A virtual Fellows Forum with Johanna Heide, a PhD fellow with the DFG-funded RTG Minor Cosmopolitanisms at the University of Potsdam. Her research deals with questions of the ‘archive of slavery’ and its afterlives.

Join Us Tuesday, August 23rd, 4–5 p.m. ET—virtual

Unlike other historical itinerants (Harriet Tubman, Ona Judge, Caroline Branham) and their itinerant practices (i.a. self-emancipation, truancy) that are associated with resistant behavior, a liberating vision and movement away from enslavement, Sally Hemings’ articulation of itinerancy begins with a different trajectory. She follows Thomas Jefferson’s summons to Paris in effect moving towards, instead of away from, her enslaver.
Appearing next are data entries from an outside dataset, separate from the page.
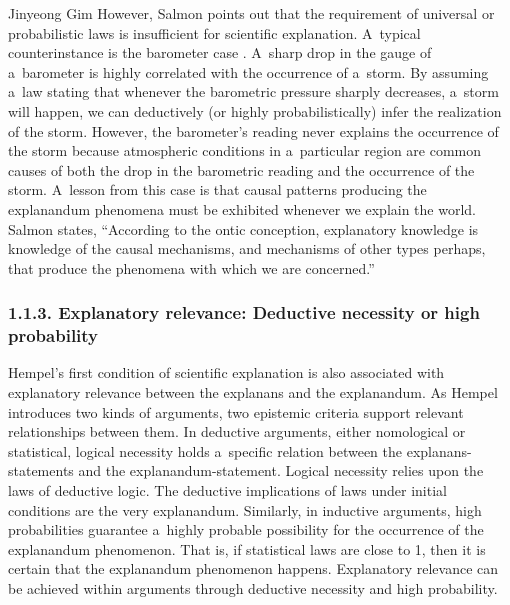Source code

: \begin{artengenv}{Jinyeong Gim}
\enlargethispage{1.5\baselineskip}
However, Salmon points out that the requirement of universal or probabilistic laws is insufficient for scientific explanation. A~typical counterinstance is the barometer case
\parencite[][p.47]{salmon_four_1989}. %
 A~sharp drop in the gauge of a~barometer is highly correlated with the occurrence of a~storm. By assuming a~law stating that whenever the barometric pressure sharply decreases, a~storm will happen, we can deductively (or highly probabilistically) infer the realization of the storm. However, the barometer's reading never explains the occurrence of the storm because atmospheric conditions in a~particular region are common causes of both the drop in the barometric reading and the occurrence of the storm. A~lesson from this case is that causal patterns producing the explanandum phenomena must be exhibited whenever we explain the world. Salmon 
\parencite*[][p.128]{salmon_four_1989} %
 states, ``According to the ontic conception, explanatory knowledge is knowledge of the causal mechanisms, and mechanisms of other types perhaps, that produce the phenomena with which we are concerned.''

\subsubsection{1.1.3. Explanatory relevance: Deductive necessity or high probability}

Hempel's first condition of scientific explanation is also associated with explanatory relevance between the explanans and the explanandum. As Hempel introduces two kinds of arguments, two epistemic criteria support relevant relationships between them. In deductive arguments, either nomological or statistical, logical necessity holds a~specific relation between the explanans-statements and the explanandum-statement. Logical necessity relies upon the laws of deductive logic. The deductive implications of laws under initial conditions are the very explanandum. Similarly, in inductive arguments, high probabilities guarantee a~highly probable possibility for the occurrence of the explanandum phenomenon. That is, if statistical laws are close to 1, then it is certain that the explanandum phenomenon happens. Explanatory relevance can be achieved within arguments through deductive necessity and high probability.


\end{artengenv}
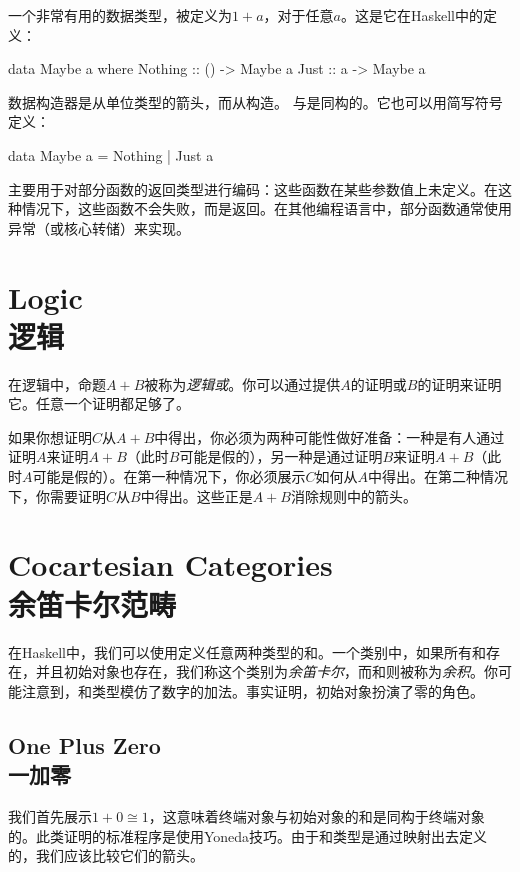 \documentclass[DaoFP]{subfiles}
\begin{document}
 一个非常有用的数据类型，被定义为$1 + a$，对于任意$a$。这是它在Haskell中的定义：
 \begin{haskell}
  data Maybe a where
  Nothing :: () -> Maybe a
  Just    ::  a -> Maybe a
 \end{haskell}
 数据构造器是从单位类型的箭头，而从构造。 与是同构的。它也可以用简写符号定义：
 \begin{haskell}
  data Maybe a = Nothing | Just a
 \end{haskell}

 主要用于对部分函数的返回类型进行编码：这些函数在某些参数值上未定义。在这种情况下，这些函数不会失败，而是返回。在其他编程语言中，部分函数通常使用异常（或核心转储）来实现。

 \section{Logic\\逻辑}

 在逻辑中，命题$A + B$被称为\emph{逻辑或}。你可以通过提供$A$的证明或$B$的证明来证明它。任意一个证明都足够了。

 如果你想证明$C$从$A+B$中得出，你必须为两种可能性做好准备：一种是有人通过证明$A$来证明$A+B$（此时$B$可能是假的），另一种是通过证明$B$来证明$A+B$（此时$A$可能是假的）。在第一种情况下，你必须展示$C$如何从$A$中得出。在第二种情况下，你需要证明$C$从$B$中得出。这些正是$A+B$消除规则中的箭头。

 \section{Cocartesian Categories\\余笛卡尔范畴}

 在Haskell中，我们可以使用定义任意两种类型的和。一个类别中，如果所有和存在，并且初始对象也存在，我们称这个类别为\emph{余笛卡尔}，而和则被称为\emph{余积}。你可能注意到，和类型模仿了数字的加法。事实证明，初始对象扮演了零的角色。

 \subsection{One Plus Zero\\一加零}

 我们首先展示$1 + 0 \cong 1$，这意味着终端对象与初始对象的和是同构于终端对象的。此类证明的标准程序是使用Yoneda技巧。由于和类型是通过映射出去定义的，我们应该比较它们的箭头。
\end{document}
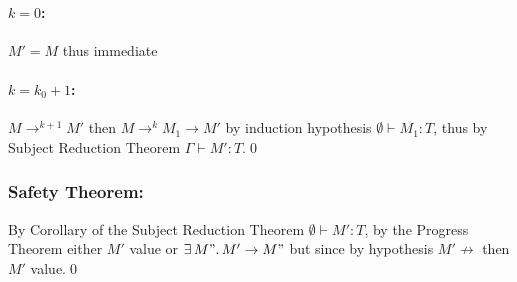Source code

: \paragraph*{$k = 0$:} $M' = M$ thus immediate
\paragraph*{$k = k_0 + 1$:\\}
$M \to^{k+1} M'$ then $M \to^k M_1 \to M'$ by induction hypothesis $\emptyset \vdash M_1: T$,
thus by Subject Reduction Theorem $\Gamma \vdash M': T$.\qed

\subsubsection*{Safety Theorem:}

By Corollary of the Subject Reduction Theorem $\emptyset \vdash M': T$, by the Progress Theorem
either $M'$ value or $\exists\, M".\, M' \to M"$ but since by hypothesis $M' \not\to$ then
$M'$ value.\qed
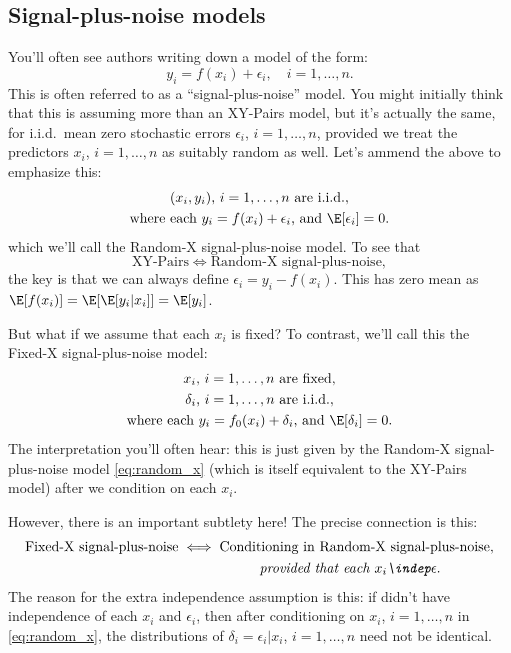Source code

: \documentclass{article}
\begin{document}
\subsection{Signal-plus-noise models}

You'll often see authors writing down a model of the form:   
\[
y_i = f(x_i) + \epsilon_i, \quad i=1,\dots,n.
\]
This is often referred to as a ``signal-plus-noise'' model. You might initially
think that this is assuming more than an XY-Pairs model, but it's actually the
same, for i.i.d.\ mean zero stochastic errors $\epsilon_i$, $i=1,\dots,n$,
provided we treat the predictors $x_i$, $i=1,\dots,n$ as suitably random as 
well. Let's ammend the above to emphasize this:   
\begin{equation}
\begin{gathered}
\label{eq:random_x}
\text{$(x_i, y_i)$, $i=1,\dots,n$ are i.i.d.}, \\
\text{where each $y_i = f(x_i) + \epsilon_i$, and $\E[\epsilon_i] = 0$}. 
\end{gathered}
\end{equation}
which we'll call the Random-X signal-plus-noise model. To see that
\[
\text{XY-Pairs} \iff \text{Random-X signal-plus-noise},
\]
the key is that we can always define $\epsilon_i = y_i - f(x_i)$. This has zero
mean as $\E[f(x_i)] = \E[\E[y_i|x_i]] = \E[y_i]$.   

But what if we assume that each $x_i$ is fixed? To contrast, we'll call this the
Fixed-X signal-plus-noise model: 
\begin{equation}
\begin{gathered}
\label{eq:fixed_x}
\text{$x_i$, $i=1,\dots,n$ are fixed}, \\
\text{$\delta_i$, $i=1,\dots,n$ are i.i.d.}, \\
\text{where each $y_i = f_0(x_i) + \delta_i$, and $\E[\delta_i] = 0$}. 
\end{gathered}
\end{equation}
The interpretation you'll often hear: this is just given by the Random-X 
signal-plus-noise model \eqref{eq:random_x} (which is itself equivalent to the
XY-Pairs model) after we condition on each $x_i$.          

However, there is an important subtlety here! The precise connection is this: 
\begin{gather*}
\text{Fixed-X signal-plus-noise} \iff \text{Conditioning in Random-X
  signal-plus-noise}, \\  
\hspace{130pt} \text{\emph{provided that each $x_i \indep \epsilon$}}.  
\end{gather*}
The reason for the extra independence assumption is this: if didn't have
independence of each $x_i$ and $\epsilon_i$, then after conditioning on $x_i$,
$i=1,\dots,n$ in \eqref{eq:random_x}, the distributions of $\delta_i =
\epsilon_i | x_i$, $i=1,\dots,n$ need not be identical.  
\end{document}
Moreover, they enter upon a sexual relationship which further complicates Hemings’ position in the tension between structures of violation and the attempt at agency. Yet, she still seeks to redefine the terms of her (and her children’s) existence via "itinerant acts of defiance" (Hartman) that complicate received understandings of resistance and question linear trajectories from enslavement to freedom.

In conversation with Johnson’s novella in which the main protagonist and Hemings’ descendant Da’Naisha Love finds herself in an equally vulnerable position as Hemings, Heide’s research zooms in on the fraught choices and challenges but also the possibilities that ‘forced itinerancy’ can bring about.